──────── SUPPLIED INFORMATION ────────
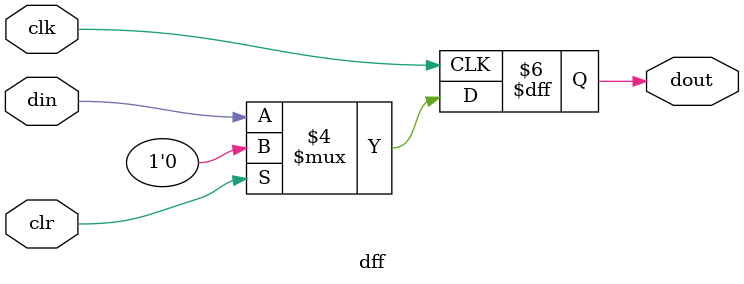
<source format=v>
`timescale 1ns / 1ps


module dff(
    input clk, clr, din,
    output reg dout
    );
    
    always@(posedge clk)
    begin
        if (clr == 1'b1)
            dout <= 1'b0;
        else
            dout <= din;
    end
    
endmodule

</source>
────────
## EXERCISE BRIEF
Return every entry above exactly as written, with no pictures included.

## WRITTEN ANSWER
<source format=v>
`timescale 1ns / 1ps


module dff(
    input clk, clr, din,
    output reg dout
    );
    
    always@(posedge clk)
    begin
        if (clr == 1'b1)
            dout <= 1'b0;
        else
            dout <= din;
    end
    
endmodule

</source>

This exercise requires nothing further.